Campground costs don't have to drain your RVing budget. These cost cutting tips show you how to save money on camping fees while staying at nice campgrounds and RV parks, even luxury resorts.
One of the big ways to save is by working at campgrounds. Many RVers think of it as a way to get a free RV parking site. You help around the campground, and in turn, you get to stay there and use the campground facilities without writing a check or handing over your credit card. In reality, you are paying, because you are bartering your time for the RV site, utilities, or whatever other benefits you receive. Still, if you are willing to commit to staying in one place for an extended period, this may be a good option for you.
Related to this is doing other work that includes a campsite as part of the compensation. Selling advertising for one of the companies that does the campground maps is one example. While you are preparing the map and selling ads for it, you stay free at the park. Another example is working for Amazon.com during their peak seasons, for an hourly wage, and receiving a free campground site, as well. Some temporary workers, such as travel nurses, receive a paid RV site as part of their contract.
Working at the RV resort may be the best way to make staying at luxury resorts feasible for the economy minded RVer. It requires time and effort on your part. It requires that you commit and give up some of your travel freedom. But, how else can the average RVer stay at resorts that cost over $1500 a month, without taking a dime from his budget?
There are other ways to save on your campground costs, ways that don't involve employment.
RV parks often give discounts to RVers who pay by the week, month, or season. A few have annual rates. You can sometimes pay to stay for a month, leave after two weeks, and still save money over what you would have by paying the daily rate.
Clubs offer discounts. Along with camping and travel club members, members of other organizations can receive discounts. With some campgrounds and some clubs, it is as easy as mentioning you are a club member. Most ask to see your club membership card. Some have numerous rules and stipulations. Before checking in to a campground, ask what club discounts they offer. Camping clubs can also be good for discounts on propane, gasoline, diesel fuel, camping supplies, and various other goods and services RVers use. With many clubs, the discount ranges from 10 to 20 percent off the regular rates. That savings adds up.
Clubs specifically designed to give campground discounts, though, may offer discounts of 50 percent or more. These deep discount clubs advertise half-price camping, $10 a night camping, or pay for one night and get the next night free camping. The annual membership fees for these can be surprisingly reasonable. They are only a good deal if they have parks where you will use them.
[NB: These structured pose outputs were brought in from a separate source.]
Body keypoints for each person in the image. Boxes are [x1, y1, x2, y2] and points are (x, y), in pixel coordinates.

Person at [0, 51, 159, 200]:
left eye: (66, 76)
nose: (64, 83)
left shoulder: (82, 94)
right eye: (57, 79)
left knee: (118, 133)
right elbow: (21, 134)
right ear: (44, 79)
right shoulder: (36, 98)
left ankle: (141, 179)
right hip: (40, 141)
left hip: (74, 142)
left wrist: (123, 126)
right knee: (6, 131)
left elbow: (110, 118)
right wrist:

A caveat to club memberships: Beware of those that have high buy-in costs, annual maintenance fees, or other excessive charges. Some clubs require you buy into a home park and pay related expenses. These clubs may save you money in the long run, if you use them a great deal, but that is a big "if." If you are going to recap a several thousand dollar initial investment, you are going to need to stay in those parks many nights.
Another way to cut your campground cost is to stay at parks that have the amenities you use. This may mean staying at a barebones, basic park. If you aren't going to use the swimming pool, attend the nightly entertainment, or take part in the daily planned activities, there may be no reason to stay at a park with all those amenities. On the other hand, if intend to golf, you may save money staying at a campground that includes use of the golf course. If you are a fisherman, you may save by staying at a campground with a private lake that doesn't require an out of state fishing license, or that includes use of the boat dock.
If you don't need a full-service, full-hook up RV site, why pay for one? Look for campgrounds that have tiered rates, based on what utility hook-ups and amenities you use.
A higher priced site may be the best deal for you, if you use what comes with it. If it includes cable TV and your family watches a lot of television for entertainment, that could be a savings. If you need an Internet connection and the park offers free wi-fi, so you don't need to spend time and money to find it elsewhere, that can be a savings. If you are a heavy user of electrical appliances -- water heater, refrigerator, clothes washer and dryer, air conditioners, ice makers, extensive electronic equipment, electric cooktops -- you'll benefit by having electricity included in your flat RV site rate.
If your rig is self-contained and you don't need or use campground utilities, you can save by staying at parks with tiered rates. Choose a site with only what you need. A dry camping site can cost less than half of the price of a FHU site.
If you are conservative with your electrical use, you can save considerable amounts by staying at campgrounds that meter your electrical use and charge you only for the kilowatts you use.
A campground directory is an easy way to find a campground. It may not be the best way to find a low cost campground. Many of the smaller parks do not pay to advertise in campground guides. They instead rely on word of mouth and online listings, passing the savings on to RVers in the form of lower campsite rates. Network with friends and ask for campground referrals and recommendations when shopping elsewhere in the community.
If you are lucky or diligent, you may be able to combine two or more of these campground cost saving techniques. As you spend more time on the road, you'll figure out which ones work best for you. You'll likely find that you save the most by using a variety of these cost cutting tips, depending on where and how you are RVing.